PROBLEM DESCRIPTION: Your answer should hold the data exactly as given, minus any picture.

(Document layout analysis data)
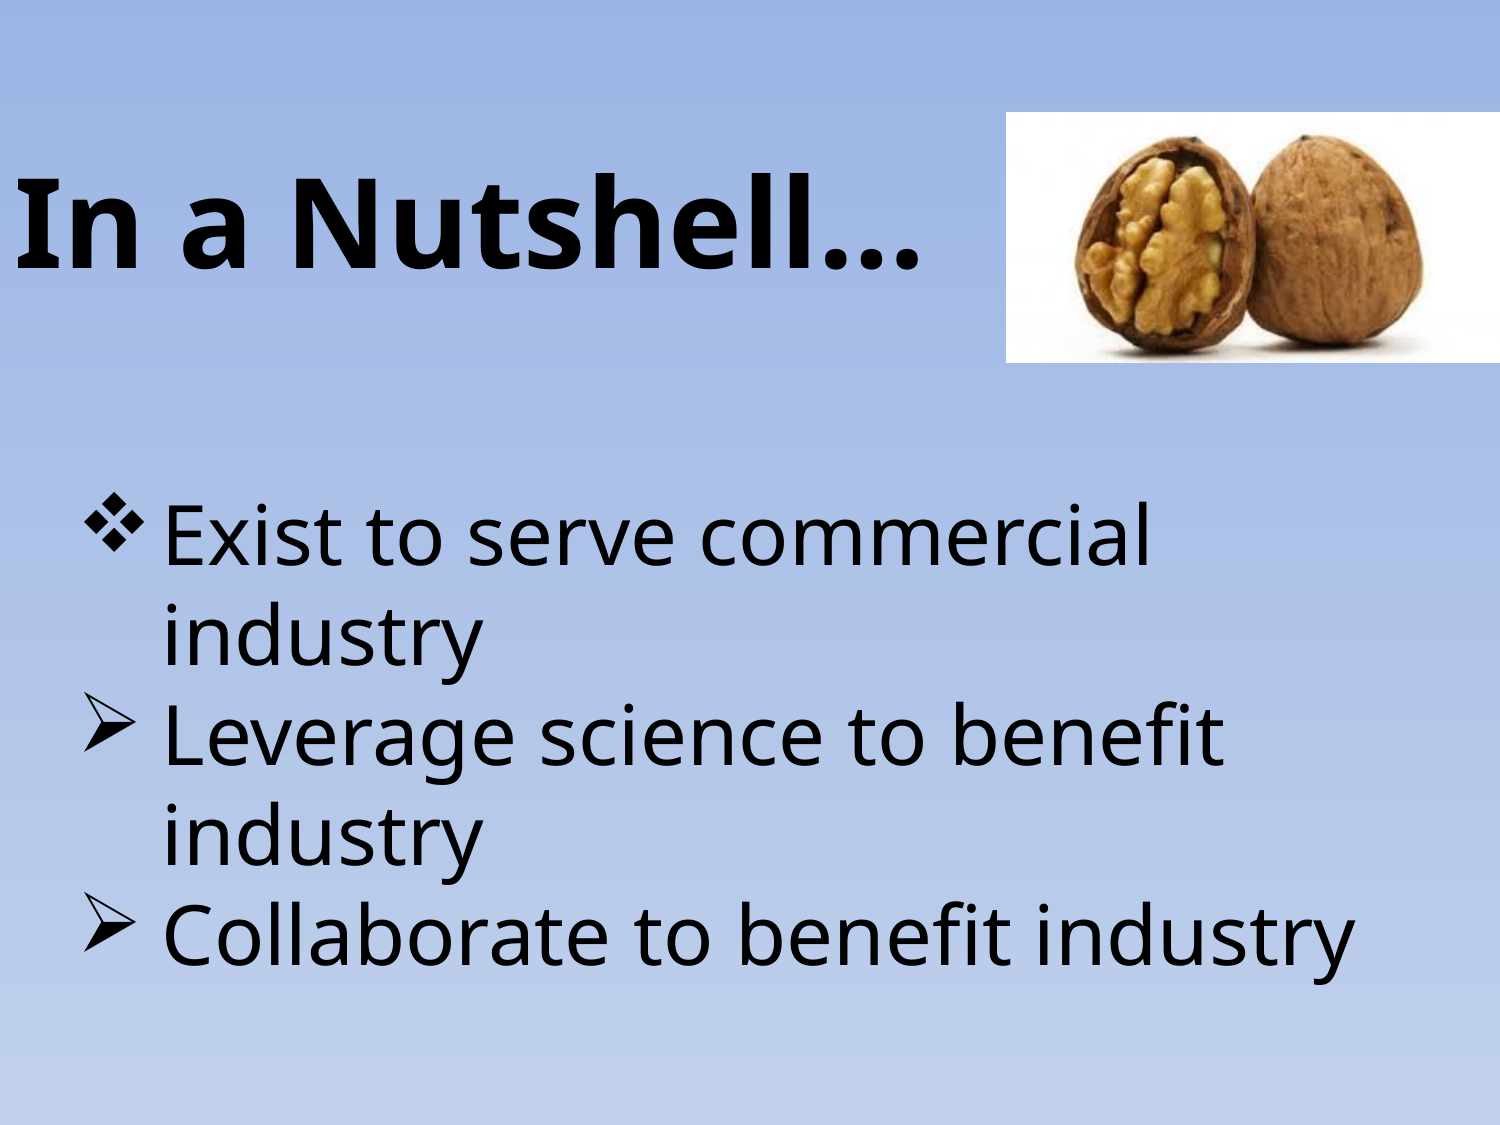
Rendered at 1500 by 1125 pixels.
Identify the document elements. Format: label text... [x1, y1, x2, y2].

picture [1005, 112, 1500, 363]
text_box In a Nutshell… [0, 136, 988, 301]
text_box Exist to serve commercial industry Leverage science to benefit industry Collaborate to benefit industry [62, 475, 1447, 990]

TASK RESULT:
Rendered at 1500 by 1125 pixels.
Identify the document elements. Format: label text... [x1, y1, x2, y2].

picture [1005, 112, 1500, 363]
text_box In a Nutshell… [0, 136, 988, 301]
text_box Exist to serve commercial industry Leverage science to benefit industry Collaborate to benefit industry [62, 475, 1447, 990]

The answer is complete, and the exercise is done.